Как жизнь? Как стихи и проза? Как «Доменика»? Вас, Яни и Анну Батиньоти с моих слов знают и любят все мои друзья.
Перестали ли Вы сердиться на меня за полуреальный Созопол в «Амфоре»? Я в Созопол буквально влюблен. Что-то есть в нем от приморских городков Александра Грина. Переведен ли Грин на болгарский язык?
Привет Вашей жене, Северняку, Веселинову, Сивриеву и всем, кто помнит меня. Встречаете ли Вы Ангела Кара-лийчева? Передайте ему самый дружеский привет от Т. А. и меня.
Пишите мне, умоляю. Если бы Вы знали, как я рад Вашим письмам и как я мучаюсь от собственного молчания, то писали бы мне часто.

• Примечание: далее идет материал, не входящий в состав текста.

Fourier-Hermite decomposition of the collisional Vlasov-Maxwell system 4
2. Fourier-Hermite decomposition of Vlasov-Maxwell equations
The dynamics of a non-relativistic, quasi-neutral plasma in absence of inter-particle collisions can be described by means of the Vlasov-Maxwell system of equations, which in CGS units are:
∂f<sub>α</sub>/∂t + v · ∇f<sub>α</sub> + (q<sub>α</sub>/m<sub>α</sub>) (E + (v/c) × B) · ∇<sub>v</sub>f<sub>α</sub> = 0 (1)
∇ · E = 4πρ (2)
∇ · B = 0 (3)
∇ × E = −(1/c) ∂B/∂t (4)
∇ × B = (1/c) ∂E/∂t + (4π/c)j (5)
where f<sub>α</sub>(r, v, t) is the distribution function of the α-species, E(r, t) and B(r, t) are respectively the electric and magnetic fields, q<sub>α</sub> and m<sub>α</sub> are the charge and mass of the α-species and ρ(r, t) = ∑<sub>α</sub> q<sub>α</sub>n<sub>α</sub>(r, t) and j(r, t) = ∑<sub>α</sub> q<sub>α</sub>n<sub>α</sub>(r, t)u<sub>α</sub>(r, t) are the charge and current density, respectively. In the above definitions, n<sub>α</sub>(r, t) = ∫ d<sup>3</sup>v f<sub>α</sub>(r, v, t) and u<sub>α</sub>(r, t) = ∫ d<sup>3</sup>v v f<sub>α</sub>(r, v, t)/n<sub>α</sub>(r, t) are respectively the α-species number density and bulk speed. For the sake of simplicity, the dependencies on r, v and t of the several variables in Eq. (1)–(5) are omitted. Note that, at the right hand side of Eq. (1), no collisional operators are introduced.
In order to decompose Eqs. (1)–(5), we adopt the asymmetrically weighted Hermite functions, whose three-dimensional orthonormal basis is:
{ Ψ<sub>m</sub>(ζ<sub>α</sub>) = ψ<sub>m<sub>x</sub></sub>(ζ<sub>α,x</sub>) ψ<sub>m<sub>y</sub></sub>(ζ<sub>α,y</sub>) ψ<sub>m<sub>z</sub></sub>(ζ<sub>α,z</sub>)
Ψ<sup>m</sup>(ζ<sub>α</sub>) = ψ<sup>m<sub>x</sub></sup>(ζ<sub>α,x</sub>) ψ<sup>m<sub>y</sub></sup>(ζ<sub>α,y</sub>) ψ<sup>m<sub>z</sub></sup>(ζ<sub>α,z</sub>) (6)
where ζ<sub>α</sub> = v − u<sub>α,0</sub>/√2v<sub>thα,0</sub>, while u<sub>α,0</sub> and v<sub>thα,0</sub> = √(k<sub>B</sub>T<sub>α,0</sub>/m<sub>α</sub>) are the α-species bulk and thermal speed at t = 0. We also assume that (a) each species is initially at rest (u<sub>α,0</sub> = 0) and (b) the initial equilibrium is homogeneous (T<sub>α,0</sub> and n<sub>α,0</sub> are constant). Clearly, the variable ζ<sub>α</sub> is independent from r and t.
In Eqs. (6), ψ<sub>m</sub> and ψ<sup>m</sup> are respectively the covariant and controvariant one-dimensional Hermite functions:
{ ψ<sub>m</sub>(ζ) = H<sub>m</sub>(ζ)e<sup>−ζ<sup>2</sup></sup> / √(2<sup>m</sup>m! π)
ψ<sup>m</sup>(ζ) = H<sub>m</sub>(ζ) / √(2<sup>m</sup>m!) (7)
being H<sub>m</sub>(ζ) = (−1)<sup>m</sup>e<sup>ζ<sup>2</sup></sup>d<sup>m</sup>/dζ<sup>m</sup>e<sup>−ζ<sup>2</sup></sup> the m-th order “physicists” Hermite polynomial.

Татьяна Алексеевна и я обнимаем Вас.
Ваш К, Паустовский,
Я сейчас в Ялте, пишу 6-ую книгу автобиографического цикла. Пишите мне на Москву.
19 февраля 1962 г. Ялта
Виктор Абрамович, дорогой мой, прежде всего хочу поблагодарить Вас за то, что Вы помогли мне на таком огромном расстоянии и так твердо и хорошо. Спасибо Вам и за себя и за Татьяну Алексеевну, — она бывала гораздо спокойнее после разговоров с Вами.

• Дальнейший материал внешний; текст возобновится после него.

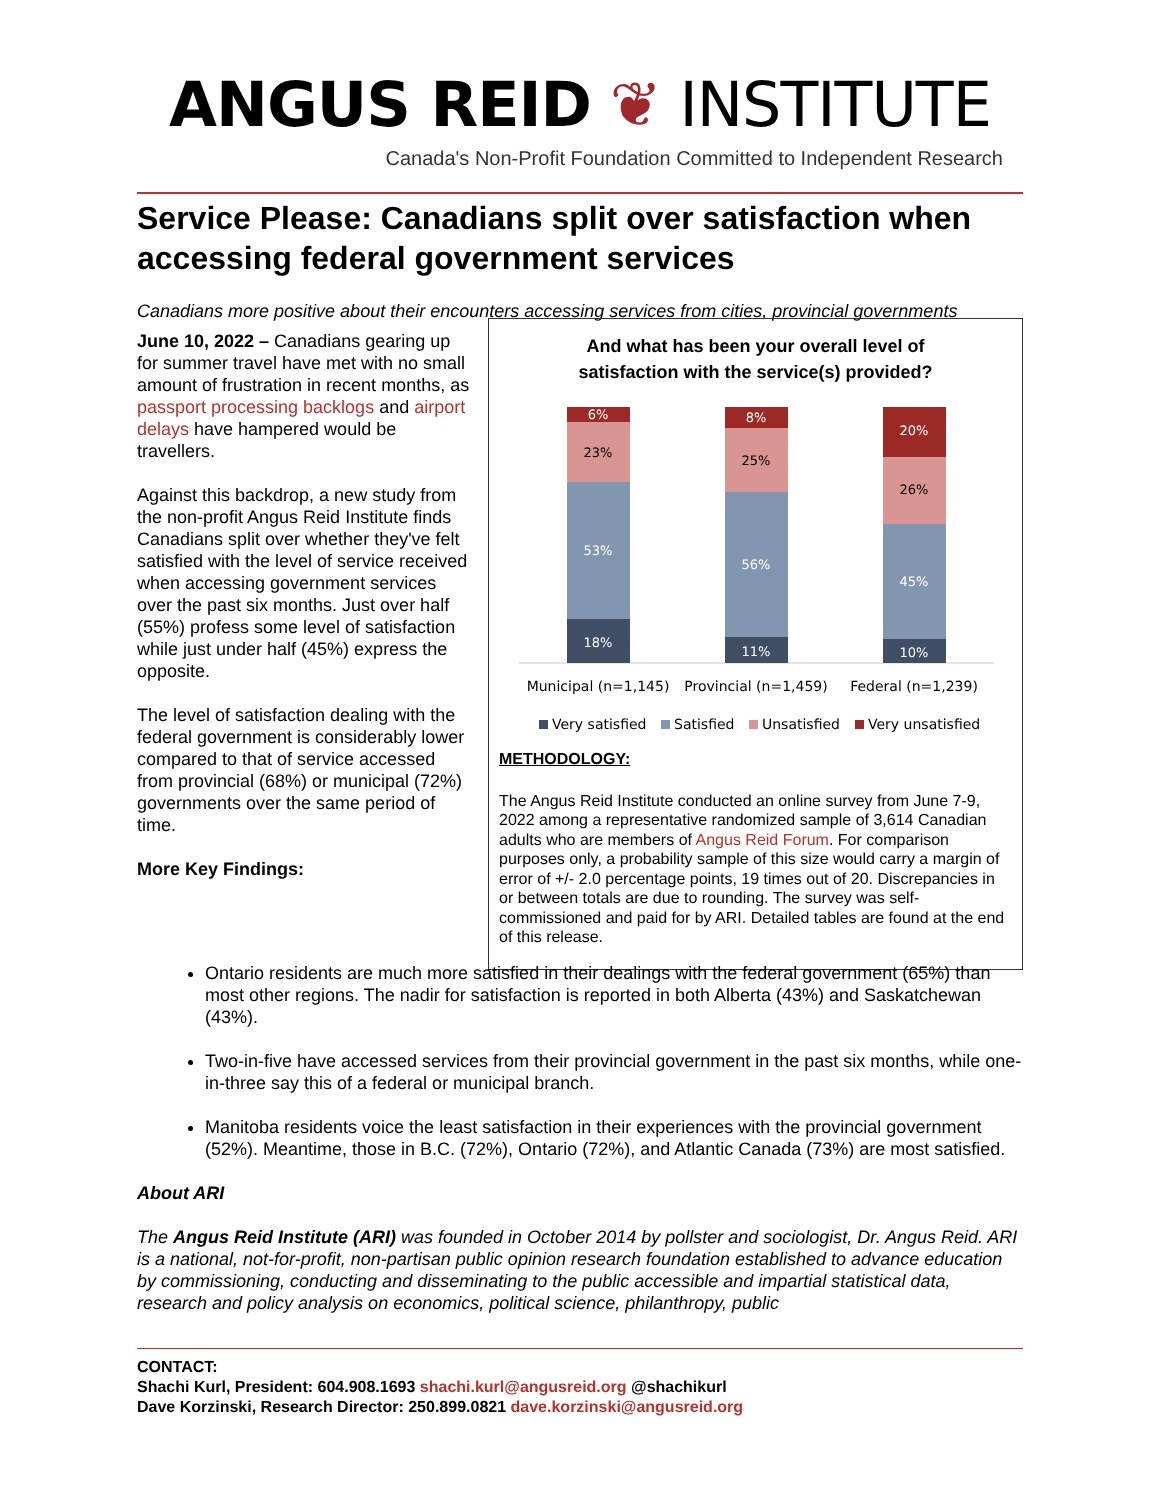ANGUS REID ❦ INSTITUTE
Canada's Non-Profit Foundation Committed to Independent Research
Service Please: Canadians split over satisfaction when accessing federal government services
Canadians more positive about their encounters accessing services from cities, provincial governments
June 10, 2022 – Canadians gearing up for summer travel have met with no small amount of frustration in recent months, as passport processing backlogs and airport delays have hampered would be travellers.
Against this backdrop, a new study from the non-profit Angus Reid Institute finds Canadians split over whether they've felt satisfied with the level of service received when accessing government services over the past six months. Just over half (55%) profess some level of satisfaction while just under half (45%) express the opposite.
The level of satisfaction dealing with the federal government is considerably lower compared to that of service accessed from provincial (68%) or municipal (72%) governments over the same period of time.
More Key Findings:
And what has been your overall level of
satisfaction with the service(s) provided?
6%
23%
53%
18%
8%
25%
56%
11%
20%
26%
45%
10%
Municipal (n=1,145)
Provincial (n=1,459)
Federal (n=1,239)
Very satisfied
Satisfied
Unsatisfied
Very unsatisfied
METHODOLOGY:
The Angus Reid Institute conducted an online survey from June 7-9, 2022 among a representative randomized sample of 3,614 Canadian adults who are members of Angus Reid Forum. For comparison purposes only, a probability sample of this size would carry a margin of error of +/- 2.0 percentage points, 19 times out of 20. Discrepancies in or between totals are due to rounding. The survey was self-commissioned and paid for by ARI. Detailed tables are found at the end of this release.
Ontario residents are much more satisfied in their dealings with the federal government (65%) than most other regions. The nadir for satisfaction is reported in both Alberta (43%) and Saskatchewan (43%).
Two-in-five have accessed services from their provincial government in the past six months, while one-in-three say this of a federal or municipal branch.
Manitoba residents voice the least satisfaction in their experiences with the provincial government (52%). Meantime, those in B.C. (72%), Ontario (72%), and Atlantic Canada (73%) are most satisfied.
About ARI
The Angus Reid Institute (ARI) was founded in October 2014 by pollster and sociologist, Dr. Angus Reid. ARI is a national, not-for-profit, non-partisan public opinion research foundation established to advance education by commissioning, conducting and disseminating to the public accessible and impartial statistical data, research and policy analysis on economics, political science, philanthropy, public
CONTACT:
Shachi Kurl, President: 604.908.1693 shachi.kurl@angusreid.org @shachikurl
Dave Korzinski, Research Director: 250.899.0821 dave.korzinski@angusreid.org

Случилось все, как всегда, внезапно. В доме, кроме меня, никого не было (все население ушло в кино), и только случайная уборщица вызвала «скорую помощь».
Сейчас все прошло, никаких болей в сердце и вокруг нет совершенно. Бросил, конечно, курить, двигаюсь спокойно (насколько могу), астма меня почти оставила. Жаль, что долго не смогу выходить, — живу на третьем этаже и подыматься по лестнице мне, как говорят, еще пельзя. Лечил меня здесь молодой врач (24 года), не очень уверенный в себе. Что бы ни случилось, он говорил одно и то же: «Добренько!»

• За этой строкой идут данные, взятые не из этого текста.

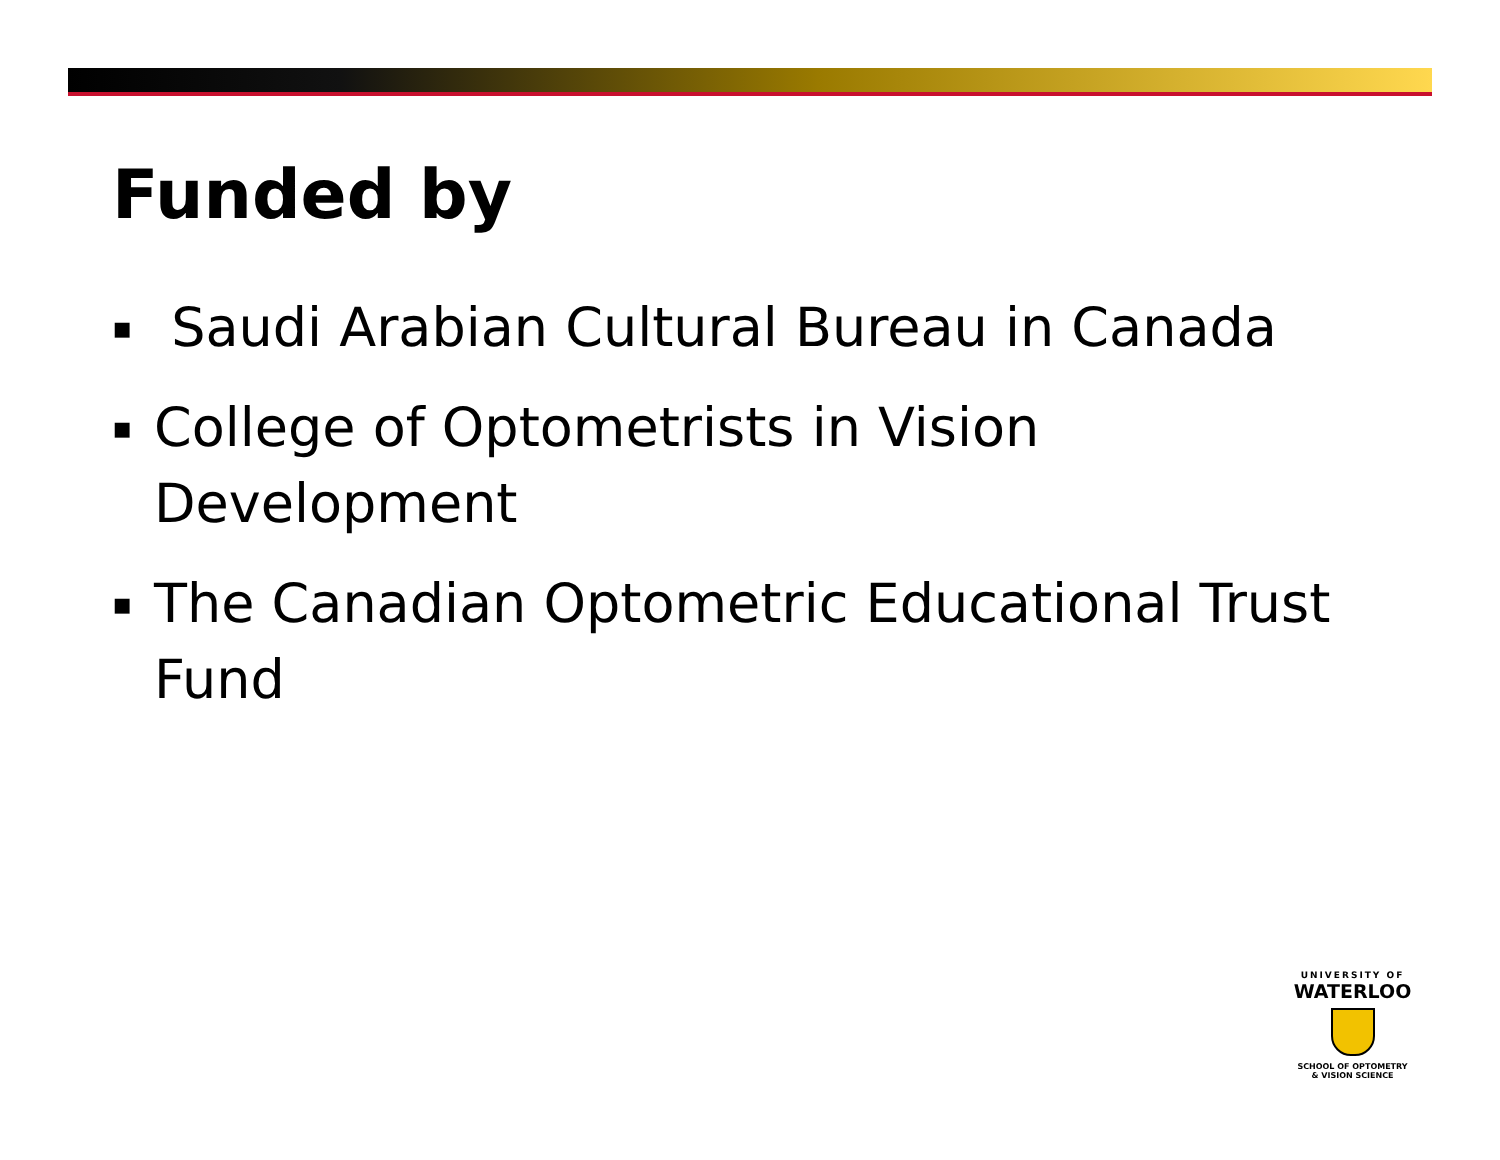Funded by
▪ Saudi Arabian Cultural Bureau in Canada
▪ College of Optometrists in Vision Development
▪ The Canadian Optometric Educational Trust Fund
UNIVERSITY OF
WATERLOO
SCHOOL OF OPTOMETRY
& VISION SCIENCE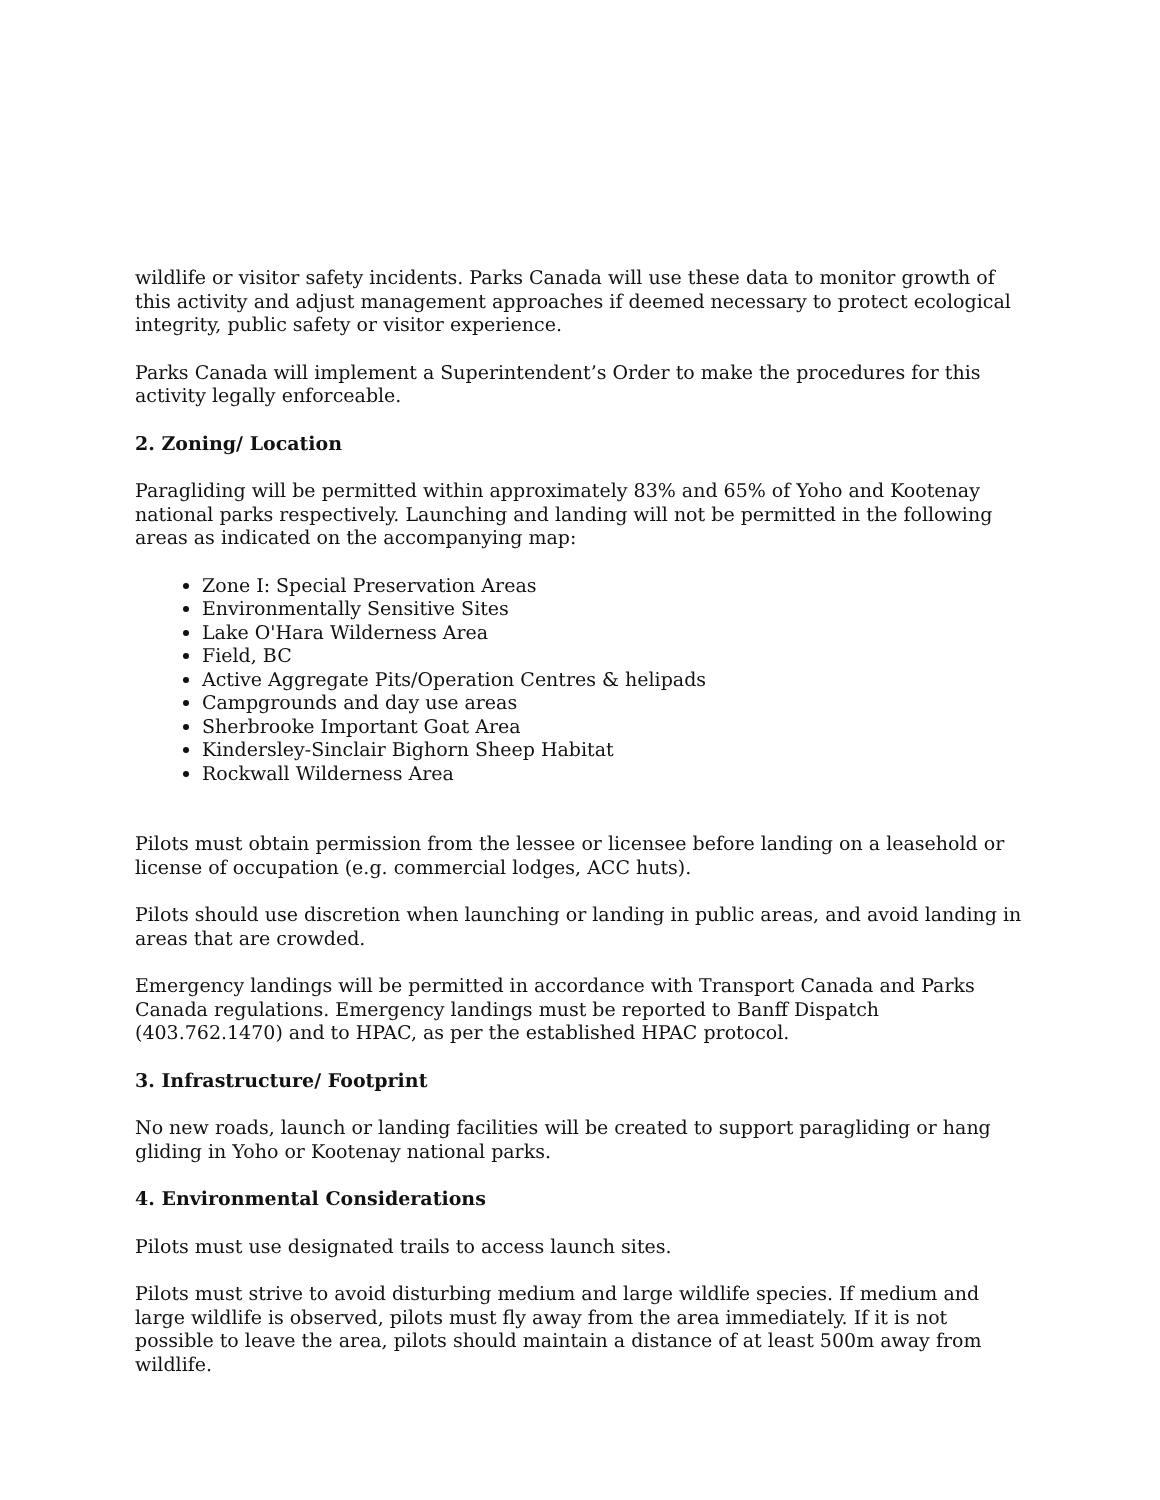wildlife or visitor safety incidents. Parks Canada will use these data to monitor growth of this activity and adjust management approaches if deemed necessary to protect ecological integrity, public safety or visitor experience.
Parks Canada will implement a Superintendent’s Order to make the procedures for this activity legally enforceable.
2. Zoning/ Location
Paragliding will be permitted within approximately 83% and 65% of Yoho and Kootenay national parks respectively. Launching and landing will not be permitted in the following areas as indicated on the accompanying map:
Zone I: Special Preservation Areas
Environmentally Sensitive Sites
Lake O'Hara Wilderness Area
Field, BC
Active Aggregate Pits/Operation Centres & helipads
Campgrounds and day use areas
Sherbrooke Important Goat Area
Kindersley-Sinclair Bighorn Sheep Habitat
Rockwall Wilderness Area
Pilots must obtain permission from the lessee or licensee before landing on a leasehold or license of occupation (e.g. commercial lodges, ACC huts).
Pilots should use discretion when launching or landing in public areas, and avoid landing in areas that are crowded.
Emergency landings will be permitted in accordance with Transport Canada and Parks Canada regulations. Emergency landings must be reported to Banff Dispatch (403.762.1470) and to HPAC, as per the established HPAC protocol.
3. Infrastructure/ Footprint
No new roads, launch or landing facilities will be created to support paragliding or hang gliding in Yoho or Kootenay national parks.
4. Environmental Considerations
Pilots must use designated trails to access launch sites.
Pilots must strive to avoid disturbing medium and large wildlife species. If medium and large wildlife is observed, pilots must fly away from the area immediately. If it is not possible to leave the area, pilots should maintain a distance of at least 500m away from wildlife.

Татьяна Алексеевна проживает здесь со мной до 1 марта, потом ее сменит Галка.
Февраль здесь сырой, дождливый, бурный. Вое время штормы и даже грозы. Но при первом же солнце все расцветает. Распускается миндаль. Все это я вижу за своими окнами. Вижу маленькие рыболовные корабли (сейнеры), которые ловят рыбу по всему Черному морю и уходят даже за сардинкой в Атлантический океан, к островам Зеленого Мыса. Они стоят под моими окнами тесной толпой на якорях и во время дождя выглядят промокшими насквозь, во время ветра — взъерошенными, как воробьи, а в шторм — испуганными и жмущимися друг к другу.
Как Ваши ребра? Ужас-ная история, возможная только в Москве. Я подозреваю, что Вы, несмотря на строгость ко мне, сами не очень осторожны.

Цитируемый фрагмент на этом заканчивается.